■ TASK REQUIREMENTS:
Format the lines in the records below, from the line containing "21年6月には、ラッパーのGOMESSとのツーマンライブを開催し、「Moon" through the line containing "を開催、会場満員にて成功を収めた。", as a JSON list of strings, with one string per line and blank lines omitted.
Start of GIVEN RECORDS
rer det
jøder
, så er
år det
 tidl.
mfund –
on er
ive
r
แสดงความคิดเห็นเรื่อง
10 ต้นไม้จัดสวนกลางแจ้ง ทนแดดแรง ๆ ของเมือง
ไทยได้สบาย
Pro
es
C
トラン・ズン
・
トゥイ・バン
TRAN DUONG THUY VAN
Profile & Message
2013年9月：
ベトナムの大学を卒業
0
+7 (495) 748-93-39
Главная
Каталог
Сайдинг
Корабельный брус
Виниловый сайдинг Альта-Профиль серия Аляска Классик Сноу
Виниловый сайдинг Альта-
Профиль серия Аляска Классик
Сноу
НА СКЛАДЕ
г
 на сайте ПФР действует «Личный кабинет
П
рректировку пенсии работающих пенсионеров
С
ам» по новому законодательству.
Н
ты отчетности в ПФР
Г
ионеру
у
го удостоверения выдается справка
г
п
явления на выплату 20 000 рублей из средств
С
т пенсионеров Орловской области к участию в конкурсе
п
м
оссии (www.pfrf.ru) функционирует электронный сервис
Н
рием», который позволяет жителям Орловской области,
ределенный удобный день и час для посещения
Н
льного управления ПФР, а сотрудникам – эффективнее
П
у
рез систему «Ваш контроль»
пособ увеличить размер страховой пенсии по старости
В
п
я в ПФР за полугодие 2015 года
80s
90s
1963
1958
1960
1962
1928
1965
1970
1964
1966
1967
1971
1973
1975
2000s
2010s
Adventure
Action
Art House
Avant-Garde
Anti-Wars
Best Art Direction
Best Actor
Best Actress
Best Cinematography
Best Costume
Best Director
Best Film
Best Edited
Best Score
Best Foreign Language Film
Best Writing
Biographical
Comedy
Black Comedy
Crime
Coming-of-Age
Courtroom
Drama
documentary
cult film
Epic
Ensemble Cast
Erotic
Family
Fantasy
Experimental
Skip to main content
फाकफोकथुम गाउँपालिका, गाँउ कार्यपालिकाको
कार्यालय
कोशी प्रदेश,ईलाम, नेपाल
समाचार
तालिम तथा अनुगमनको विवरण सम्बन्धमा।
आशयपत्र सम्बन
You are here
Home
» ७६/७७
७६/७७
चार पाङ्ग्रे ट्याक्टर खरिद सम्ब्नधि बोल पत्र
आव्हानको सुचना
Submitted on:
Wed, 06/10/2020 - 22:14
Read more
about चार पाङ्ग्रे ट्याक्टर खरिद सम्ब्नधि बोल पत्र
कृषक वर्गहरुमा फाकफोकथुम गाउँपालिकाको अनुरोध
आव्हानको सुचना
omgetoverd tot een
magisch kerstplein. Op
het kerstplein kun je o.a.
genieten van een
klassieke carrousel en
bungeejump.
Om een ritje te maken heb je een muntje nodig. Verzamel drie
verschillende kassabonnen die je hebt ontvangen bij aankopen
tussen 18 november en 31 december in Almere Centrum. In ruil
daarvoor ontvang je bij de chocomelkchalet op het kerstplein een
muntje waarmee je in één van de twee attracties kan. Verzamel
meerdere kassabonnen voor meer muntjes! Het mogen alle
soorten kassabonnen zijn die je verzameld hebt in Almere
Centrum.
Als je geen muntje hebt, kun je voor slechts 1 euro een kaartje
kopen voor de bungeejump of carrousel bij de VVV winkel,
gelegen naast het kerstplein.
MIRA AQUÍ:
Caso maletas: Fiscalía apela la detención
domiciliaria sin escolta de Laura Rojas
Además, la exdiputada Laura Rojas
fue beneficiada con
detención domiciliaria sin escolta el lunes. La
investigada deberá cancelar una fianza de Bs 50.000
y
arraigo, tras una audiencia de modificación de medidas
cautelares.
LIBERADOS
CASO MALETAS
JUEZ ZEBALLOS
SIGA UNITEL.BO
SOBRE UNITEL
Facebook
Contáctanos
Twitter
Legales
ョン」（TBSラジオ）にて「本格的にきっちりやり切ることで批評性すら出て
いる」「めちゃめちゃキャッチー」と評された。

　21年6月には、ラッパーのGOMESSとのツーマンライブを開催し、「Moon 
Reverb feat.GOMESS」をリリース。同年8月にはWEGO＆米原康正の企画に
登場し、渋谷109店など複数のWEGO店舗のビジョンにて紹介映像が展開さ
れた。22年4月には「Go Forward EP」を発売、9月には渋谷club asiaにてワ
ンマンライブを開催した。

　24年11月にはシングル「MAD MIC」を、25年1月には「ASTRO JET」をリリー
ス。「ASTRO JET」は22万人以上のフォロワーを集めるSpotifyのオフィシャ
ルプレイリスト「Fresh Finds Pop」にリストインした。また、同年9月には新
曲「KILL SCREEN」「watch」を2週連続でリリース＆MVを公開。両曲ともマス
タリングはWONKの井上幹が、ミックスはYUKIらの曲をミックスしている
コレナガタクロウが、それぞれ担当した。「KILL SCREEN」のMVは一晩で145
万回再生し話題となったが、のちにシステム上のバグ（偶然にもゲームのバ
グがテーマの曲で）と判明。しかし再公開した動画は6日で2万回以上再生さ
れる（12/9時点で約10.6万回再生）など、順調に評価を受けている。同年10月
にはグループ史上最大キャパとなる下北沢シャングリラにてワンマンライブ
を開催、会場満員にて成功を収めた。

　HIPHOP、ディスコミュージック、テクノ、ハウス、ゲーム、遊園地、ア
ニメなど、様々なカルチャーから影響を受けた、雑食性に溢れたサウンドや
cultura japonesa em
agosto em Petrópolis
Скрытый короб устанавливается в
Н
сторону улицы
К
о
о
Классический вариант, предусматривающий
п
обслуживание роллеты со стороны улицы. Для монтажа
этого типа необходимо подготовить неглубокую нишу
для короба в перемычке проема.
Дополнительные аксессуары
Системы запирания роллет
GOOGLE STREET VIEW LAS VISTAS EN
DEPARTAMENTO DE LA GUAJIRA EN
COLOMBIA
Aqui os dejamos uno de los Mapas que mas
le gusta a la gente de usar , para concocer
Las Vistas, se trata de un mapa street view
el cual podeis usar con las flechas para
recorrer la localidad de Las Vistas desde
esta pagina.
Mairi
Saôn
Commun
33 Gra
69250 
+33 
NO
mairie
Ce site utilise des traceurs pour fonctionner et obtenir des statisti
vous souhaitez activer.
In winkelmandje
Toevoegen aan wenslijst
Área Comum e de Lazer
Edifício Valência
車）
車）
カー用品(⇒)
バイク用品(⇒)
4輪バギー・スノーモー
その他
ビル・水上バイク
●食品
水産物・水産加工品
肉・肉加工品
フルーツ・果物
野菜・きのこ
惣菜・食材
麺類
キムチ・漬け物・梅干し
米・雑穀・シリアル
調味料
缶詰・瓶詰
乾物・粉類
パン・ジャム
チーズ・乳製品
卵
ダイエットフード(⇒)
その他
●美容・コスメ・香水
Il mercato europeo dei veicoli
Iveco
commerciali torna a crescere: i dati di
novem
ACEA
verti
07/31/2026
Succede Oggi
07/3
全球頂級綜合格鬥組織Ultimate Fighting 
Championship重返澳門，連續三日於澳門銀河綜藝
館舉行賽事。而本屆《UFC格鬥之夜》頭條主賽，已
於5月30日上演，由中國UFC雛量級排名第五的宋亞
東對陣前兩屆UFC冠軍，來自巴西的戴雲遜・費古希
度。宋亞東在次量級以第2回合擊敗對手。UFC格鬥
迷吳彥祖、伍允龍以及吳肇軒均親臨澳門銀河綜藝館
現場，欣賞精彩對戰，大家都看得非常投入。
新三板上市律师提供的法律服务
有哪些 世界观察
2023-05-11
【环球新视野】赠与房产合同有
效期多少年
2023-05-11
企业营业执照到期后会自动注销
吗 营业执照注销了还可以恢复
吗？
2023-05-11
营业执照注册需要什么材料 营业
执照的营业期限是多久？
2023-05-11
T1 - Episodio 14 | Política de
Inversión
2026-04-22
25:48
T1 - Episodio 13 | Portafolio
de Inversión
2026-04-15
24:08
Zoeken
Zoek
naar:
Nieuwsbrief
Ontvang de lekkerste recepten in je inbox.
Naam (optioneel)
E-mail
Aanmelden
End of GIVEN RECORDS
■ RESPONSE AREA:
[
  "　21年6月には、ラッパーのGOMESSとのツーマンライブを開催し、「Moon ",
  "Reverb feat.GOMESS」をリリース。同年8月にはWEGO＆米原康正の企画に",
  "登場し、渋谷109店など複数のWEGO店舗のビジョンにて紹介映像が展開さ",
  "れた。22年4月には「Go Forward EP」を発売、9月には渋谷club asiaにてワ",
  "ンマンライブを開催した。",
  "　24年11月にはシングル「MAD MIC」を、25年1月には「ASTRO JET」をリリー",
  "ス。「ASTRO JET」は22万人以上のフォロワーを集めるSpotifyのオフィシャ",
  "ルプレイリスト「Fresh Finds Pop」にリストインした。また、同年9月には新",
  "曲「KILL SCREEN」「watch」を2週連続でリリース＆MVを公開。両曲ともマス",
  "タリングはWONKの井上幹が、ミックスはYUKIらの曲をミックスしている",
  "コレナガタクロウが、それぞれ担当した。「KILL SCREEN」のMVは一晩で145",
  "万回再生し話題となったが、のちにシステム上のバグ（偶然にもゲームのバ",
  "グがテーマの曲で）と判明。しかし再公開した動画は6日で2万回以上再生さ",
  "れる（12/9時点で約10.6万回再生）など、順調に評価を受けている。同年10月",
  "にはグループ史上最大キャパとなる下北沢シャングリラにてワンマンライブ",
  "を開催、会場満員にて成功を収めた。"
]